WORK TO BE COMPLETED » Word for word, restate the lines of the data below between those holding "Versand & Rückversand!" and "28/07/2026 12:47", inclusive; pictures do not belong in the copy.

Data extracted from a collection
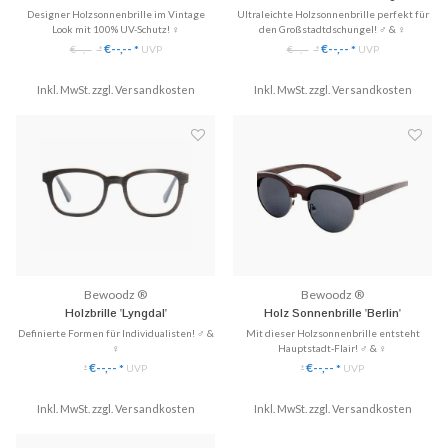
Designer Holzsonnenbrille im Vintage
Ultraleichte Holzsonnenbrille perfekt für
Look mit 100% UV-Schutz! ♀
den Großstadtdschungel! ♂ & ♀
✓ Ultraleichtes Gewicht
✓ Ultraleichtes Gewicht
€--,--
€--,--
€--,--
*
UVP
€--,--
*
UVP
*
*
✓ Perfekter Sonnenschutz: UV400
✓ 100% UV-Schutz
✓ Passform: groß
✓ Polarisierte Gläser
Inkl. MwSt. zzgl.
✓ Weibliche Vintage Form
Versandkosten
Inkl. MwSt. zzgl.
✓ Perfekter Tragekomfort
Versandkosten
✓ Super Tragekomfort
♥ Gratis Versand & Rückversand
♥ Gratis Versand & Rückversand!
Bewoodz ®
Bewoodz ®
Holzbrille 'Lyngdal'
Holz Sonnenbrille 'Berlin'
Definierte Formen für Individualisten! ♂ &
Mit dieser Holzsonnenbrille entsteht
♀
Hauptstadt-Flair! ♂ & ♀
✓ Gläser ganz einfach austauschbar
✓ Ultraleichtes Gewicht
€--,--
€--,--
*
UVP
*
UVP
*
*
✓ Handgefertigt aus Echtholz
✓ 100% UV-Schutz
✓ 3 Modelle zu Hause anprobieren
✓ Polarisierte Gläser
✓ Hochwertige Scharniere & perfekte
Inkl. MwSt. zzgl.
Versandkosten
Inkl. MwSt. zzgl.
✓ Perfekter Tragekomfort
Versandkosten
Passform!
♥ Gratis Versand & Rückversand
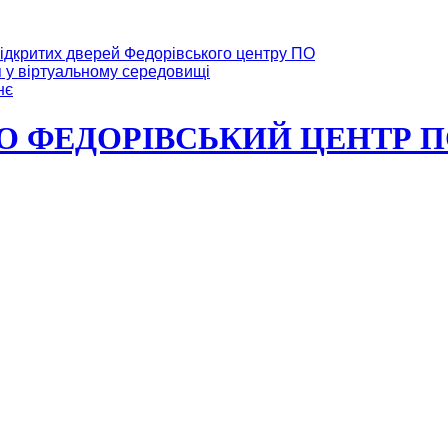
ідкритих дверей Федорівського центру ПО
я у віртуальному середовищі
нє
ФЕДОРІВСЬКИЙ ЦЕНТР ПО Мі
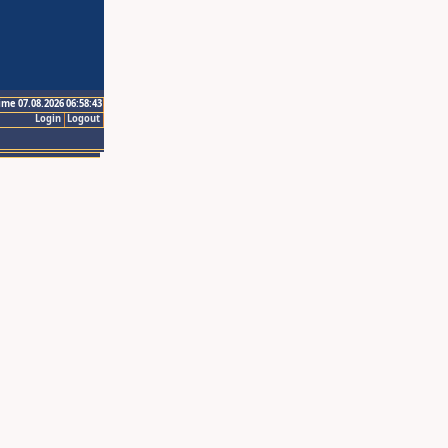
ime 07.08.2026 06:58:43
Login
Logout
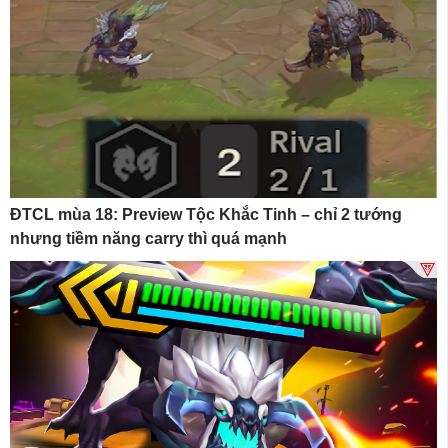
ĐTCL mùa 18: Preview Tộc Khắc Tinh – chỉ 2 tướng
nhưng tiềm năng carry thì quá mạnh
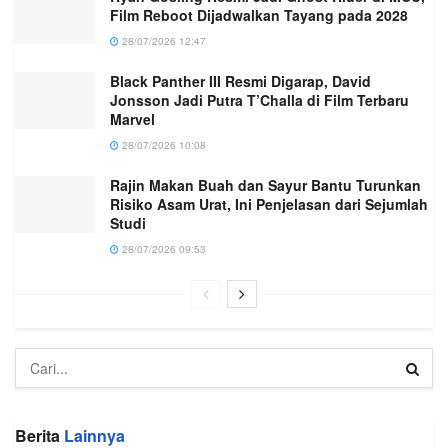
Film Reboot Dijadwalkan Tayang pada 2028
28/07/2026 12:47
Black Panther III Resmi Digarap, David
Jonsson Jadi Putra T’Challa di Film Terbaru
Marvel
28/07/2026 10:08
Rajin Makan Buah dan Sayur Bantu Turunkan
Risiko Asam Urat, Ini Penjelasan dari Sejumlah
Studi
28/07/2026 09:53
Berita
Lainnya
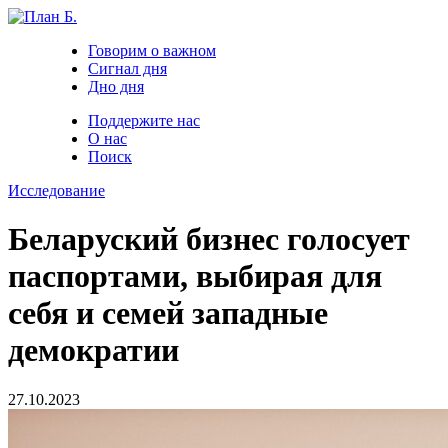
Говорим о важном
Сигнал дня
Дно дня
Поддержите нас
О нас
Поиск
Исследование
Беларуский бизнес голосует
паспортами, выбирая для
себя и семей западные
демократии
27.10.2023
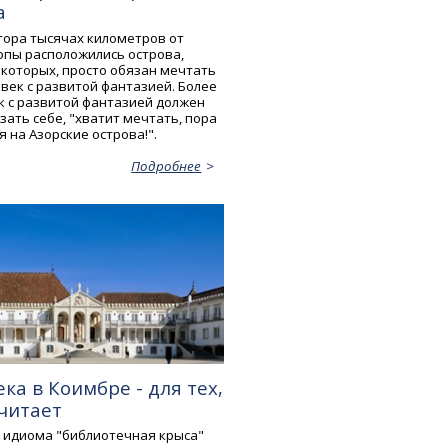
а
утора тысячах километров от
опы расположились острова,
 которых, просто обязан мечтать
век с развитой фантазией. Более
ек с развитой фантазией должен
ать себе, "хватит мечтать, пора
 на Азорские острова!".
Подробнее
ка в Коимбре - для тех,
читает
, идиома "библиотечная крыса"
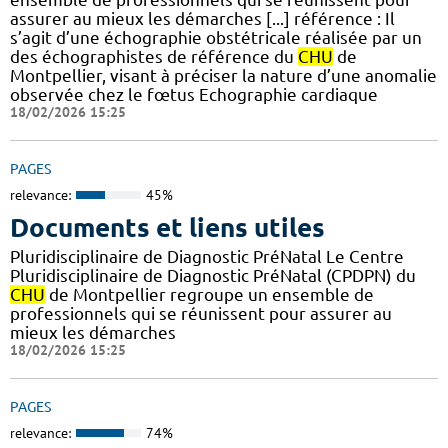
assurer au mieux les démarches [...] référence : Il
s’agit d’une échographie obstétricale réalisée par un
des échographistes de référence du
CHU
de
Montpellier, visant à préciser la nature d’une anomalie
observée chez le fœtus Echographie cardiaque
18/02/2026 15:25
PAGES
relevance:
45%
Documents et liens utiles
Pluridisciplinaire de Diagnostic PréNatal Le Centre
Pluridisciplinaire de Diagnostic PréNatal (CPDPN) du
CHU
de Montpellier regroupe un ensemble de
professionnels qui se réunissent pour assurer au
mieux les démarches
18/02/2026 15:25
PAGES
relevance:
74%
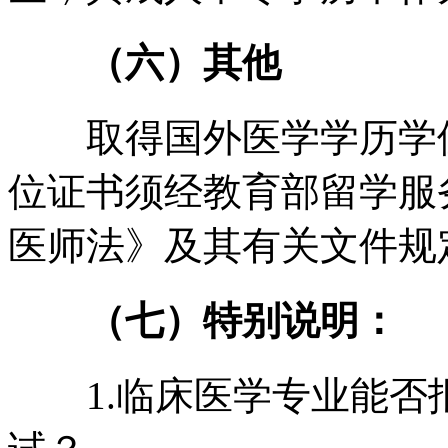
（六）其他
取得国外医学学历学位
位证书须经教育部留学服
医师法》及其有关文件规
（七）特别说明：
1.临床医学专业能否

==

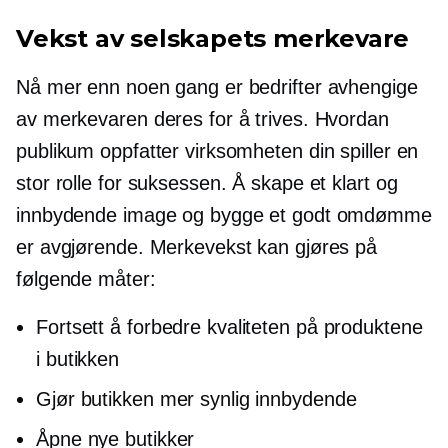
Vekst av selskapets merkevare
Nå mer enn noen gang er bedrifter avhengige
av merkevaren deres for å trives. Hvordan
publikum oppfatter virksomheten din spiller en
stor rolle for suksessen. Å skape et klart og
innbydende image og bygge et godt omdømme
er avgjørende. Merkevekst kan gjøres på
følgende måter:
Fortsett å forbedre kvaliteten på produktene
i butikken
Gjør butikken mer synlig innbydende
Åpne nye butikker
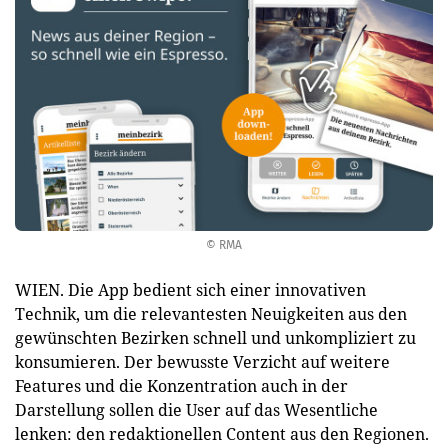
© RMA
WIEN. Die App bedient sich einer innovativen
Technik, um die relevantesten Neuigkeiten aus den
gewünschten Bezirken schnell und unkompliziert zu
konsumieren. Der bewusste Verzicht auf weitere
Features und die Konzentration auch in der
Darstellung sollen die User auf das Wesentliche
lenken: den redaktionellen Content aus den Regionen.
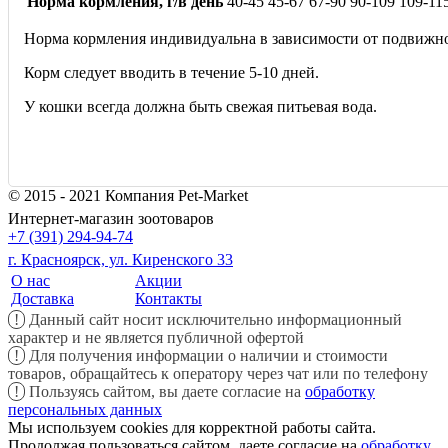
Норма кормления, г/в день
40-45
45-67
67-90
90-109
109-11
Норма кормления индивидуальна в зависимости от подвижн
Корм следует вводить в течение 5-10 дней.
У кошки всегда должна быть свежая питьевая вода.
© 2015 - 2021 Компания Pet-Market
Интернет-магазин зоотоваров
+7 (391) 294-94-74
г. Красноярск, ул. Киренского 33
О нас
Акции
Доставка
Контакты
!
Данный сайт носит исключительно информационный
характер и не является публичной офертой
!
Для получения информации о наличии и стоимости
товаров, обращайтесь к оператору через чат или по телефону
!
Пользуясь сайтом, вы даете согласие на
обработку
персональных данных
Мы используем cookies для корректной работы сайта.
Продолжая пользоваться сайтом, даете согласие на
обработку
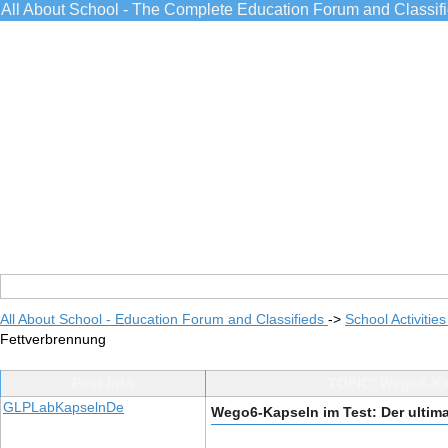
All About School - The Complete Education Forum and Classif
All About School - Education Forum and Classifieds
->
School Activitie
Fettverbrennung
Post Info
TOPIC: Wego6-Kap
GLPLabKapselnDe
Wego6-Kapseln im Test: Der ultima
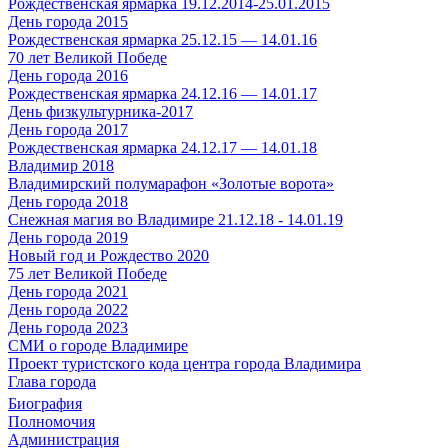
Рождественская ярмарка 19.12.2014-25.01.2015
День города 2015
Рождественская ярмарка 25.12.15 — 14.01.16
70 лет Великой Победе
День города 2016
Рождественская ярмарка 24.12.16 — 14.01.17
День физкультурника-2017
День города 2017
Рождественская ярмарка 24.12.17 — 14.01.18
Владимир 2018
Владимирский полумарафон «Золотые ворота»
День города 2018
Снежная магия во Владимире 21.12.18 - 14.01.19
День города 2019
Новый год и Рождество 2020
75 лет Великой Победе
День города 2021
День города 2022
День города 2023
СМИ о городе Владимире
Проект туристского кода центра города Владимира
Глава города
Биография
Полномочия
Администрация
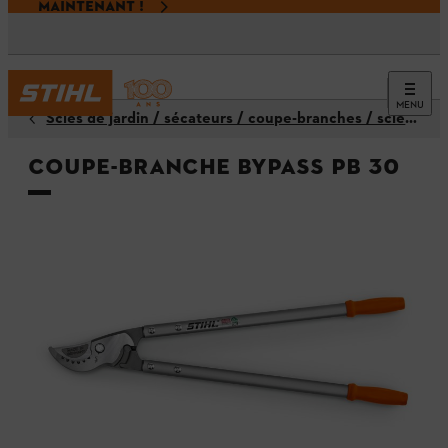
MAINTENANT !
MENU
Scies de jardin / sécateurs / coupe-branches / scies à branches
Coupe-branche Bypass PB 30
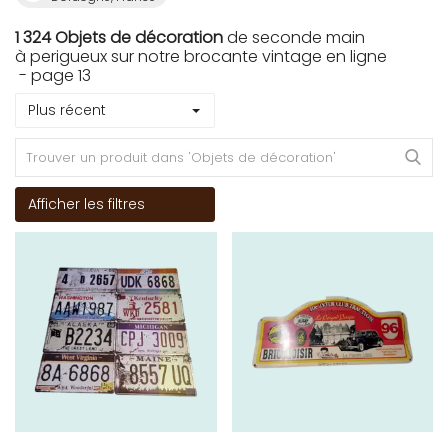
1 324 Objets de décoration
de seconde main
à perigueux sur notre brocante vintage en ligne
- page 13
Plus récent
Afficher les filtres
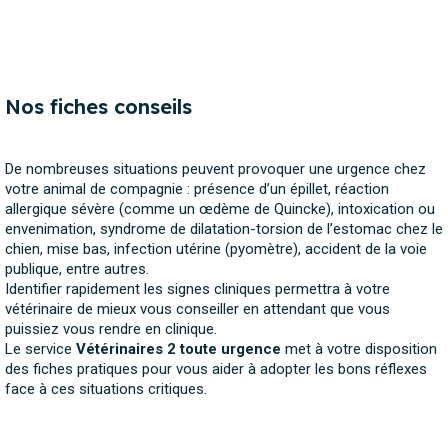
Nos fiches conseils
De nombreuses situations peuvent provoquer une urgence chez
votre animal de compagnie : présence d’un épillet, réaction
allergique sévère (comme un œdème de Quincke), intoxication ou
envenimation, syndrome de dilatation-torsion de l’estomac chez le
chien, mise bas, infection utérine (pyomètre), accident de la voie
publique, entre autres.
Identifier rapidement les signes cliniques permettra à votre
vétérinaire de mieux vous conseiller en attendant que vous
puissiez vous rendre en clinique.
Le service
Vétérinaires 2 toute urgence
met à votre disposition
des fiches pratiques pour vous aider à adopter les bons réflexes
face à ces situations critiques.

THE COMPLETED TASK »
♥ Gratis Versand & Rückversand!
Bewoodz ®
Bewoodz ®
Holzbrille 'Lyngdal'
Holz Sonnenbrille 'Berlin'
Definierte Formen für Individualisten! ♂ &
Mit dieser Holzsonnenbrille entsteht
♀
Hauptstadt-Flair! ♂ & ♀
✓ Gläser ganz einfach austauschbar
✓ Ultraleichtes Gewicht
€--,--
€--,--
*
UVP
*
UVP
*
*
✓ Handgefertigt aus Echtholz
✓ 100% UV-Schutz
✓ 3 Modelle zu Hause anprobieren
✓ Polarisierte Gläser
✓ Hochwertige Scharniere & perfekte
Inkl. MwSt. zzgl.
Versandkosten
Inkl. MwSt. zzgl.
✓ Perfekter Tragekomfort
Versandkosten
Passform!
♥ Gratis Versand & Rückversand
ідкритих дверей Федорівського центру ПО
я у віртуальному середовищі
нє
ФЕДОРІВСЬКИЙ ЦЕНТР ПО Мі
ime 07.08.2026 06:58:43
Login
Logout
ĐTCL mùa 18: Preview Tộc Khắc Tinh – chỉ 2 tướng
nhưng tiềm năng carry thì quá mạnh
Film Reboot Dijadwalkan Tayang pada 2028
28/07/2026 12:47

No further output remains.